Led was 51 years old when we met one early morning to go fishing. We became instant friends. Over the next few months and years, I would discover, one fishing trip at a time, that he had horrible asthma and respiratory sensitivity to smoke and fumes, itchy skin eczema, a serious fear of crowds and elevators, and he essentially never slept. He would work all day in a tire factory and usually fish at night until he got tired enough to collapse into bed and sleep. Fishing was his passion. That, and his amazing wife, were why he woke up every morning. He had been sleeping less than two hours every two nights for the last 30 years, and his wife and grandchildren had learned not to wake him because he would often awaken confused and violent.
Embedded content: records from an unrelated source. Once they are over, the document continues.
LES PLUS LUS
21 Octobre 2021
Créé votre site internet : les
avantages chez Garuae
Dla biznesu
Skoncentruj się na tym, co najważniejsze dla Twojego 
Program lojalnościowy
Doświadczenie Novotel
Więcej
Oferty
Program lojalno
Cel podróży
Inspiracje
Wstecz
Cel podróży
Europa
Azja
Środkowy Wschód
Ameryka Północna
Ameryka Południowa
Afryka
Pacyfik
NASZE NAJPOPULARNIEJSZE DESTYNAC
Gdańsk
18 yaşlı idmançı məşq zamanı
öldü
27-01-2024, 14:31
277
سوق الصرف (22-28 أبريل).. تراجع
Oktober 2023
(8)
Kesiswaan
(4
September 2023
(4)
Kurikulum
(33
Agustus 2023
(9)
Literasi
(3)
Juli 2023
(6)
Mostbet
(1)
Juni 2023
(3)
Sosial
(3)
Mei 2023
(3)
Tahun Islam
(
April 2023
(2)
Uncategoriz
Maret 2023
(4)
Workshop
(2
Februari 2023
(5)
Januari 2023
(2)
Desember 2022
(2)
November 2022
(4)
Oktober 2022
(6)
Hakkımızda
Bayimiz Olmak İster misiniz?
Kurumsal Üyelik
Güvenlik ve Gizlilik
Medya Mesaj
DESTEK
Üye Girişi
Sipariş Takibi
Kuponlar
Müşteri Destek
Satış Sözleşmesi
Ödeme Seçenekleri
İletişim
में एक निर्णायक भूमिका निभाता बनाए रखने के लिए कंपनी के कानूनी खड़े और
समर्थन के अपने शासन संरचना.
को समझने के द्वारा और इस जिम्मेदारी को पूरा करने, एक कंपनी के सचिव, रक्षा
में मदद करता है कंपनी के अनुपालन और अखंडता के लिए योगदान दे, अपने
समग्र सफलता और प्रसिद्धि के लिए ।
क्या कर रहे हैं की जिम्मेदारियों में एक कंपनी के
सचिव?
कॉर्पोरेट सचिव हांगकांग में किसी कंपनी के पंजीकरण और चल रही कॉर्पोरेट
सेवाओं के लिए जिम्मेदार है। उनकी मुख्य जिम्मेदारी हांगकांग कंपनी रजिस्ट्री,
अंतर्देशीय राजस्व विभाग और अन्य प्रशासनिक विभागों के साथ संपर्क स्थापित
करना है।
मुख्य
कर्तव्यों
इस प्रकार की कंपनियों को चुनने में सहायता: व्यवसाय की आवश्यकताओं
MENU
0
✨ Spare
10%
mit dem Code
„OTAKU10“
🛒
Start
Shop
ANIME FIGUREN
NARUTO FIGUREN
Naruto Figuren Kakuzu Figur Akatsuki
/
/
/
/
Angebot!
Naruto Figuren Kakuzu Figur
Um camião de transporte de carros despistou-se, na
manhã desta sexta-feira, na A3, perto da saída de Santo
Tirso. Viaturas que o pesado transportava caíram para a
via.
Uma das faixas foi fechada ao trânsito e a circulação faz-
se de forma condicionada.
He had grown up very poor in Florida, where he fished daily and hunted with a slingshot for food for himself and his foster family. He was a scrawny kid that learned early how to use his big hands to fight.

We met when he answered my ad in the local paper, placed in the Sporting Goods section on a whim. “New doctor in town looking for places to fish. Will you share?” it read.

I had just arrived at my first duty station in Fayetteville, NC as a new Army doctor after completing my three-year residency training. There were lakes and rivers all around Fayetteville, but where to go was a mystery to me. My phone rang the next day.

“Hey, are you the guy that put an ad in the paper about fishing?” Led began with his thick southern accent.

“Yes, I am.”

“Well, that’s the funniest ad I’ve ever read. I fish every day. When do you want to go?” he asked seriously.

“How about this Saturday?” I proposed hopefully.